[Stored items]

****************

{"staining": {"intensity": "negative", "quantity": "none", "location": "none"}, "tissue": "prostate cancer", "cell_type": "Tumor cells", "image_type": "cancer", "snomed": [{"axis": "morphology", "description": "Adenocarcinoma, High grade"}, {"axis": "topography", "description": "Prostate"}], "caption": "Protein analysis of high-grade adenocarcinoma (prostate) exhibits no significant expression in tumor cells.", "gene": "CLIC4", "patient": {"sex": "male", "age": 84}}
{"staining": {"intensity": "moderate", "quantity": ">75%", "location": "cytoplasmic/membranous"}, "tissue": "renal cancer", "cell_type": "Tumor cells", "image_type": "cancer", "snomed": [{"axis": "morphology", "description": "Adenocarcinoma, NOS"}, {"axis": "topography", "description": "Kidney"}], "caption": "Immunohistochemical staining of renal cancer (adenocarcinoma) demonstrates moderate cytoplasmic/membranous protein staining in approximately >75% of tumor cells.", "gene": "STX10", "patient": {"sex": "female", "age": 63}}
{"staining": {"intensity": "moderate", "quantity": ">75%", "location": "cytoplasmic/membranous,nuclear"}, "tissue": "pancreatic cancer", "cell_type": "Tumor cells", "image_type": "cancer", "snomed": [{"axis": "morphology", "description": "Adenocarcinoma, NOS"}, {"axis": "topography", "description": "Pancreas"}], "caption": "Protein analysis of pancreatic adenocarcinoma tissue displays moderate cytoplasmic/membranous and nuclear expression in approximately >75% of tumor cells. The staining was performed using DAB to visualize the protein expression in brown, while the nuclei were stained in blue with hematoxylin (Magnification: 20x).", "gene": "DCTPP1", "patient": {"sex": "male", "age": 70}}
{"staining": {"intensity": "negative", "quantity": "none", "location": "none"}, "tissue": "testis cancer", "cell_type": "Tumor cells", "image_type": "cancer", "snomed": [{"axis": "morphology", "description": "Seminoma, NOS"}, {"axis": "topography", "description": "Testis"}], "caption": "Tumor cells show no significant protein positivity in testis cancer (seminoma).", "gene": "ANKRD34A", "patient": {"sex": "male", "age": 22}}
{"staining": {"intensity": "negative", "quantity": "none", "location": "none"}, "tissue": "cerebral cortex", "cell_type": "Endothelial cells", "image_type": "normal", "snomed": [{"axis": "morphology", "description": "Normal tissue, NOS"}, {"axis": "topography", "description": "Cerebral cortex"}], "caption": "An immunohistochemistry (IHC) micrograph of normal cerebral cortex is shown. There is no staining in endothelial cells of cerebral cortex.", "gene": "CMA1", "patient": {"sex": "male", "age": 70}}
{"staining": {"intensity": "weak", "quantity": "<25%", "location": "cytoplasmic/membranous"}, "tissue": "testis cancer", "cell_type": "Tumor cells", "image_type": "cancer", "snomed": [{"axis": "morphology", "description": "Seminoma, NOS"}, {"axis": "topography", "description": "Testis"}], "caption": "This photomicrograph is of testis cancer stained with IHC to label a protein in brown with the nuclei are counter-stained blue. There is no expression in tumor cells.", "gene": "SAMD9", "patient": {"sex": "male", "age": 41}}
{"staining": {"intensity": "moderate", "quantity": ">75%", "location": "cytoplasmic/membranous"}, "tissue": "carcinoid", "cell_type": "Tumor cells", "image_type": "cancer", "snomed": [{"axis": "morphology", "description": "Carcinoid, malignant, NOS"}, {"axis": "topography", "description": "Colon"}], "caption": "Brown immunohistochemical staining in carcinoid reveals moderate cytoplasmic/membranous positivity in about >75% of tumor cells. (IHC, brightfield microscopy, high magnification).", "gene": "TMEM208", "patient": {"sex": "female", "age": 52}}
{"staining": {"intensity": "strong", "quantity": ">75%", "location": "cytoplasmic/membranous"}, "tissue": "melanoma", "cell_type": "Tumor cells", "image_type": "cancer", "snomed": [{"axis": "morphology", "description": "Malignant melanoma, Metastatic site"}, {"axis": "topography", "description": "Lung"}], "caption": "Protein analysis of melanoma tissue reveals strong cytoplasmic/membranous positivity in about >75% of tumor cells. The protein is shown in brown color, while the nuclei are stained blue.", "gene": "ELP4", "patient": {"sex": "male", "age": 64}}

****************

Pull every line with "testis" from the records.

REPLY
{"staining": {"intensity": "negative", "quantity": "none", "location": "none"}, "tissue": "testis cancer", "cell_type": "Tumor cells", "image_type": "cancer", "snomed": [{"axis": "morphology", "description": "Seminoma, NOS"}, {"axis": "topography", "description": "Testis"}], "caption": "Tumor cells show no significant protein positivity in testis cancer (seminoma).", "gene": "ANKRD34A", "patient": {"sex": "male", "age": 22}}
{"staining": {"intensity": "weak", "quantity": "<25%", "location": "cytoplasmic/membranous"}, "tissue": "testis cancer", "cell_type": "Tumor cells", "image_type": "cancer", "snomed": [{"axis": "morphology", "description": "Seminoma, NOS"}, {"axis": "topography", "description": "Testis"}], "caption": "This photomicrograph is of testis cancer stained with IHC to label a protein in brown with the nuclei are counter-stained blue. There is no expression in tumor cells.", "gene": "SAMD9", "patient": {"sex": "male", "age": 41}}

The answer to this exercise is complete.